Abbiamo sentito le risposte dei nostri governi e dei nostri politici. Ce ne sono due.Una è ipocrita: si lamentano i morti e si esibisce contrizione mentre vengono rafforzate Frontex e l’operazione Triton, ovvero, mentre si moltiplicano i mezzi – come fece Ferdinando VII – per “civilizzare” gli africani all’origine e distruggere i barconi dei trafficanti. Sappiamo già cosa questo significa e quali ne saranno le conseguenze: appoggiare delle dittature e giustificare degli interventi che provocheranno altre frustrazioni, altra miseria, altre guerre, altro jihadismo, in un circuito che si autoalimenta e dal quale traggono beneficio solo i più potenti, i più ricchi e i più ingiusti.
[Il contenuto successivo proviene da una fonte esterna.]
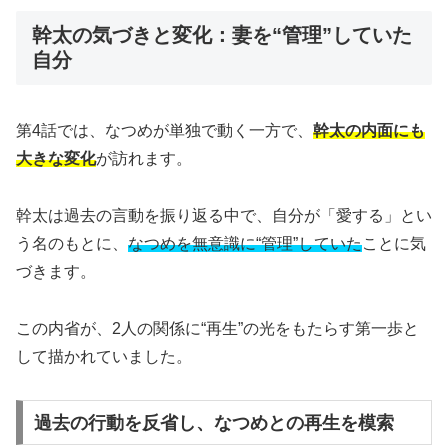
幹太の気づきと変化：妻を“管理”していた
自分
第4話では、なつめが単独で動く一方で、
幹太の内面にも
大きな変化
が訪れます。
幹太は過去の言動を振り返る中で、自分が「愛する」とい
う名のもとに、
なつめを無意識に“管理”していた
ことに気
づきます。
この内省が、2人の関係に“再生”の光をもたらす第一歩と
して描かれていました。
過去の行動を反省し、なつめとの再生を模索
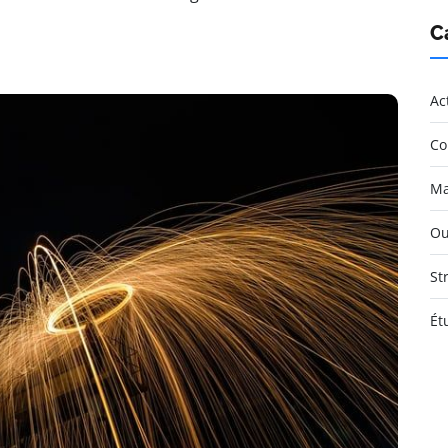
C
Ac
Co
Ma
Ou
St
Ét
L’altra risposta è il cinismo dei partiti e degli intellettuali dell’estrema destra che alimentano la patologia europea, tramite l’esplicito disprezzo verso quelle migliaia di persone che -nell’opinione della Lega Nord- cercherebbero delle “vacanze pagate” in Europa e verso le quali non dovremmo sentire alcuna pietà nè considerazione. I cinici, almeno, non mentono. Perché, bisogna dirlo, cinismo e ipocrisia fanno parte dello stesso sistema e si alimentano a vicenda.

L’ipocrisia, con le sue leggi sulle migrazioni, nutre i cinici e finirà per mettere nelle loro mani i governi europei. Storicamente è stato sempre così: gli ipocriti, non facendo quello che dicono, finiscono per cedere il potere ai cinici e ai loro aperti crimini. I “civilizzati europei” sono stati sempre l’anticamera dei nostri stessi barbari. Non c’è nessuna alternativa all’ipocrisia e al cinismo? E’ molto facile: o Dichiarazione dei Diritti dell’Uomo o Dichiarazione di Guerra. Che ci piaccia o no, continueranno ad arrivare.

E noi, come facciamo a continuare a piacerci così tanto?